[Collected data entries]
______________________________
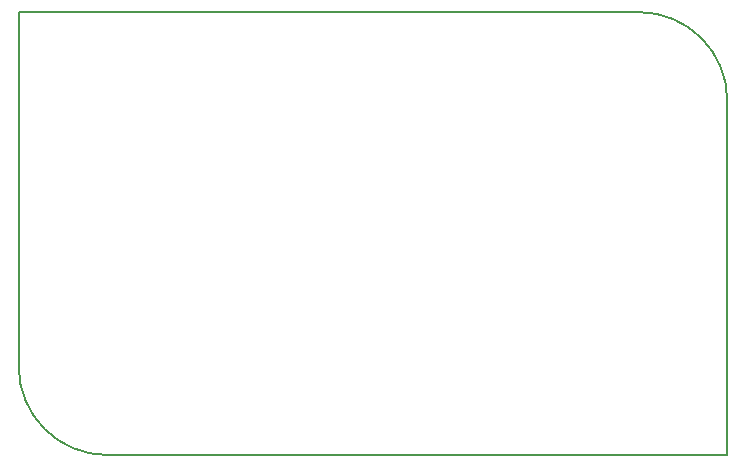
<source format=gbr>
G04 #@! TF.GenerationSoftware,KiCad,Pcbnew,(5.0.1)-3*
G04 #@! TF.CreationDate,2021-02-18T11:14:39+05:45*
G04 #@! TF.ProjectId,Battery-Charger,426174746572792D436861726765722E,rev?*
G04 #@! TF.SameCoordinates,Original*
G04 #@! TF.FileFunction,Profile,NP*
%FSLAX46Y46*%
G04 Gerber Fmt 4.6, Leading zero omitted, Abs format (unit mm)*
G04 Created by KiCad (PCBNEW (5.0.1)-3) date 2/18/2021 11:14:39 AM*
%MOMM*%
%LPD*%
G01*
G04 APERTURE LIST*
%ADD10C,0.150000*%
G04 APERTURE END LIST*
D10*
X127500000Y-105000000D02*
X180000000Y-105000000D01*
X120000000Y-97500000D02*
X120000000Y-67500000D01*
X180000000Y-75000000D02*
X180000000Y-105000000D01*
X172500000Y-67500000D02*
X120000000Y-67500000D01*
X172500000Y-67500000D02*
G75*
G02X180000000Y-75000000I0J-7500000D01*
G01*
X127500000Y-105000000D02*
G75*
G02X120000000Y-97500000I0J7500000D01*
G01*
M02*

</source>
______________________________
- **Task directions**: A faithful copy of the records above is needed, with the pictures left out.

- **Final answer**:
<source format=gbr>
G04 #@! TF.GenerationSoftware,KiCad,Pcbnew,(5.0.1)-3*
G04 #@! TF.CreationDate,2021-02-18T11:14:39+05:45*
G04 #@! TF.ProjectId,Battery-Charger,426174746572792D436861726765722E,rev?*
G04 #@! TF.SameCoordinates,Original*
G04 #@! TF.FileFunction,Profile,NP*
%FSLAX46Y46*%
G04 Gerber Fmt 4.6, Leading zero omitted, Abs format (unit mm)*
G04 Created by KiCad (PCBNEW (5.0.1)-3) date 2/18/2021 11:14:39 AM*
%MOMM*%
%LPD*%
G01*
G04 APERTURE LIST*
%ADD10C,0.150000*%
G04 APERTURE END LIST*
D10*
X127500000Y-105000000D02*
X180000000Y-105000000D01*
X120000000Y-97500000D02*
X120000000Y-67500000D01*
X180000000Y-75000000D02*
X180000000Y-105000000D01*
X172500000Y-67500000D02*
X120000000Y-67500000D01*
X172500000Y-67500000D02*
G75*
G02X180000000Y-75000000I0J-7500000D01*
G01*
X127500000Y-105000000D02*
G75*
G02X120000000Y-97500000I0J7500000D01*
G01*
M02*

</source>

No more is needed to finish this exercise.